- EXERCISE PROMPT
Beginning with the line that holds "hfov_deg: 7.9" and ending with the last line, please repeat the entries exactly and omit the pictures.

Camera settings data:
^^^^

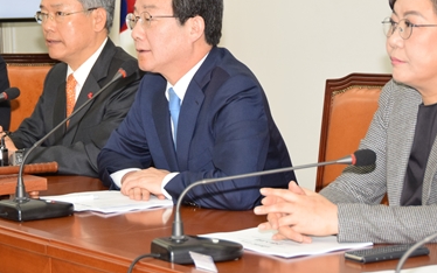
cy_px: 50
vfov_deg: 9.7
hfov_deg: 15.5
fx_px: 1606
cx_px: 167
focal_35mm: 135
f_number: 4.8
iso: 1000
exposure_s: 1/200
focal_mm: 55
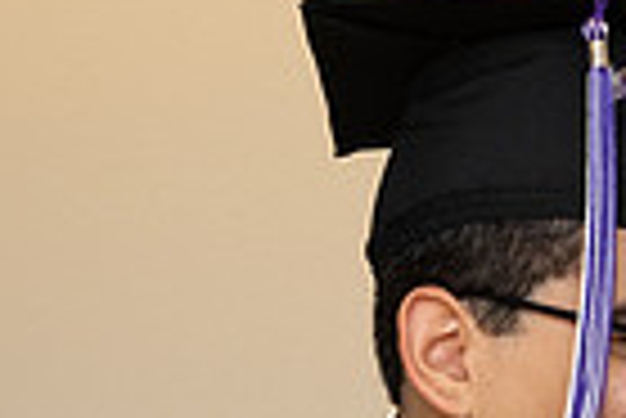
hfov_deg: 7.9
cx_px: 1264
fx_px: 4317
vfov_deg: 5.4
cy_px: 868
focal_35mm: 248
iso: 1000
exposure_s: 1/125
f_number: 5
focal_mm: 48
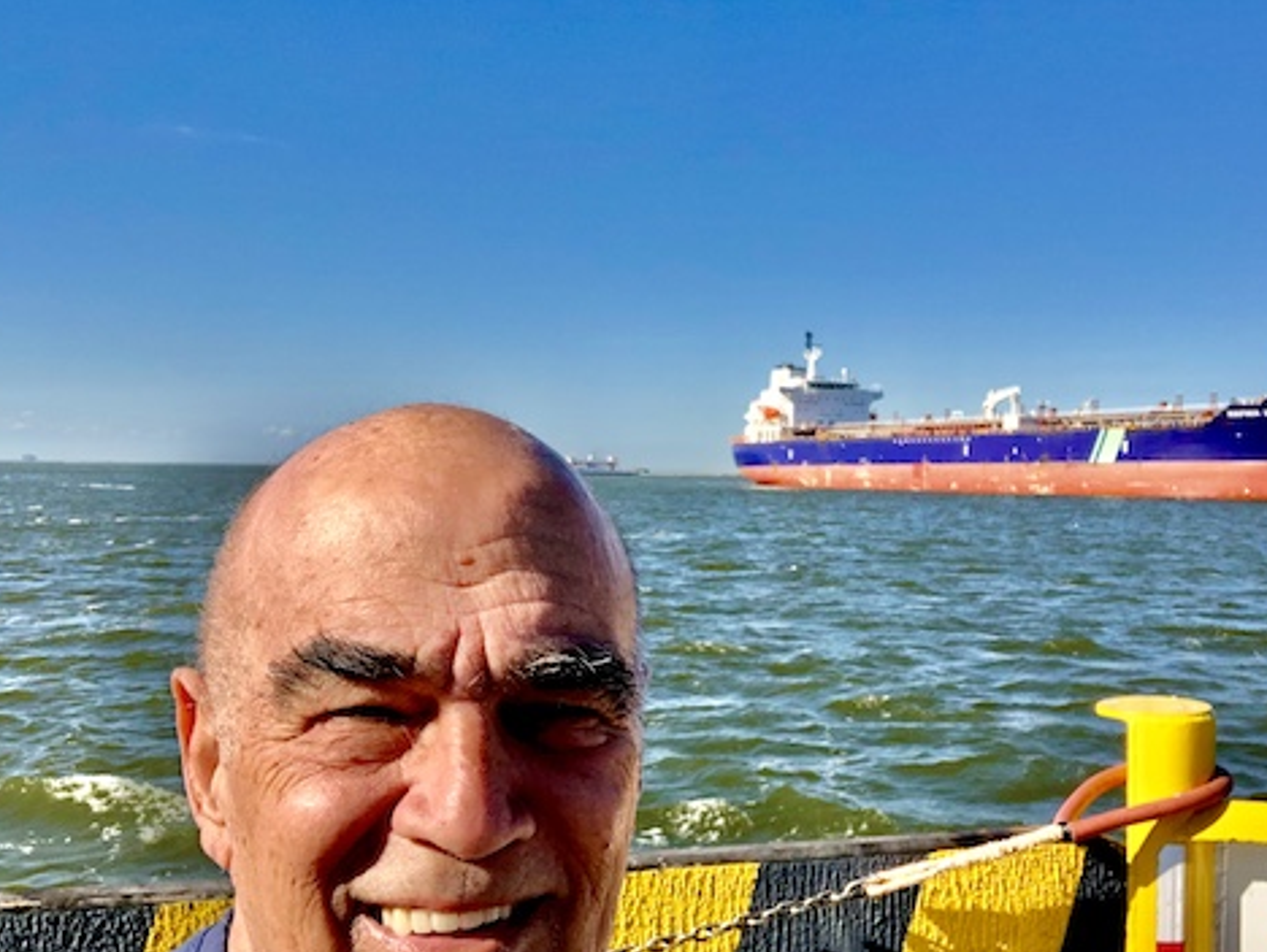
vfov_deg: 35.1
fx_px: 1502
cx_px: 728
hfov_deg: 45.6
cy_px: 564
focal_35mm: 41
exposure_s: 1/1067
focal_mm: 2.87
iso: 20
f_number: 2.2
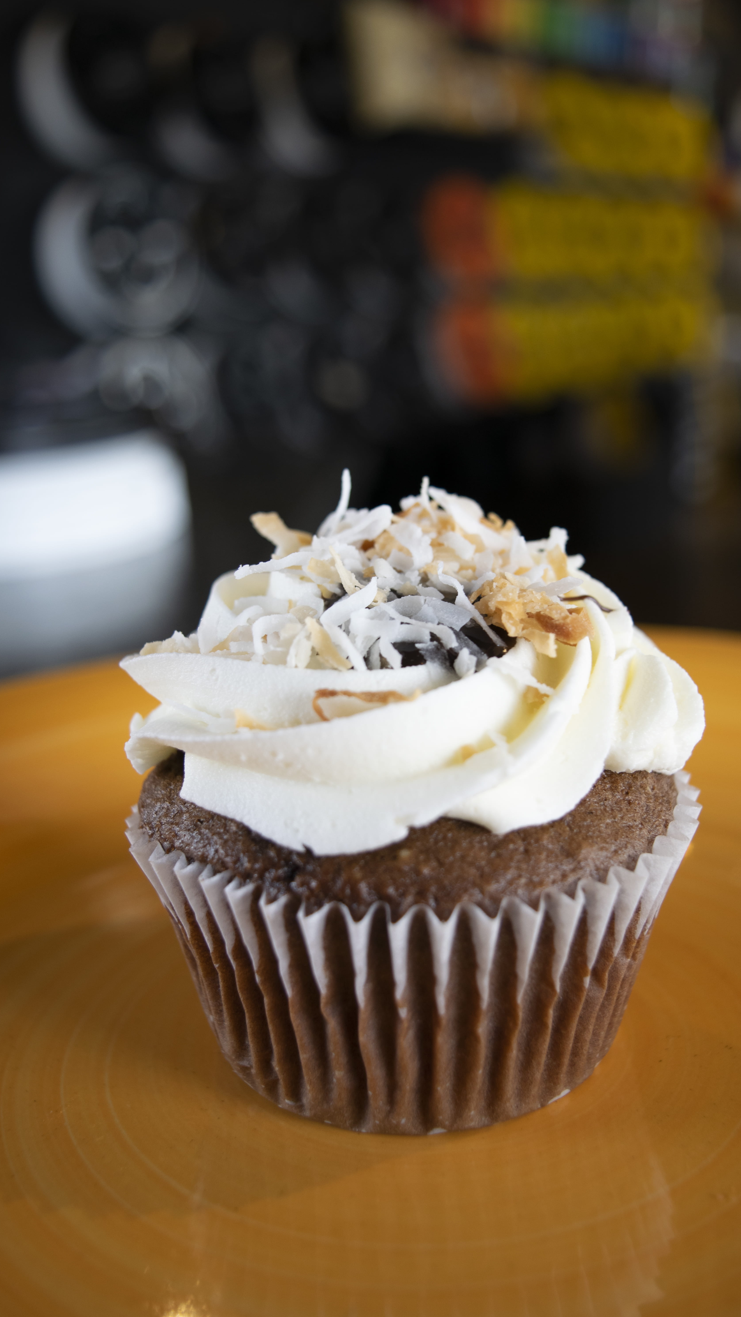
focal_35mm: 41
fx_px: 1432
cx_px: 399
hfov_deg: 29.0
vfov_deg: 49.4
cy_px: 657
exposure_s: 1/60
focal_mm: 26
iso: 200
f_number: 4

^^^^

- ANSWER BOX
hfov_deg: 7.9
cx_px: 1264
fx_px: 4317
vfov_deg: 5.4
cy_px: 868
focal_35mm: 248
iso: 1000
exposure_s: 1/125
f_number: 5
focal_mm: 48
vfov_deg: 35.1
fx_px: 1502
cx_px: 728
hfov_deg: 45.6
cy_px: 564
focal_35mm: 41
exposure_s: 1/1067
focal_mm: 2.87
iso: 20
f_number: 2.2
focal_35mm: 41
fx_px: 1432
cx_px: 399
hfov_deg: 29.0
vfov_deg: 49.4
cy_px: 657
exposure_s: 1/60
focal_mm: 26
iso: 200
f_number: 4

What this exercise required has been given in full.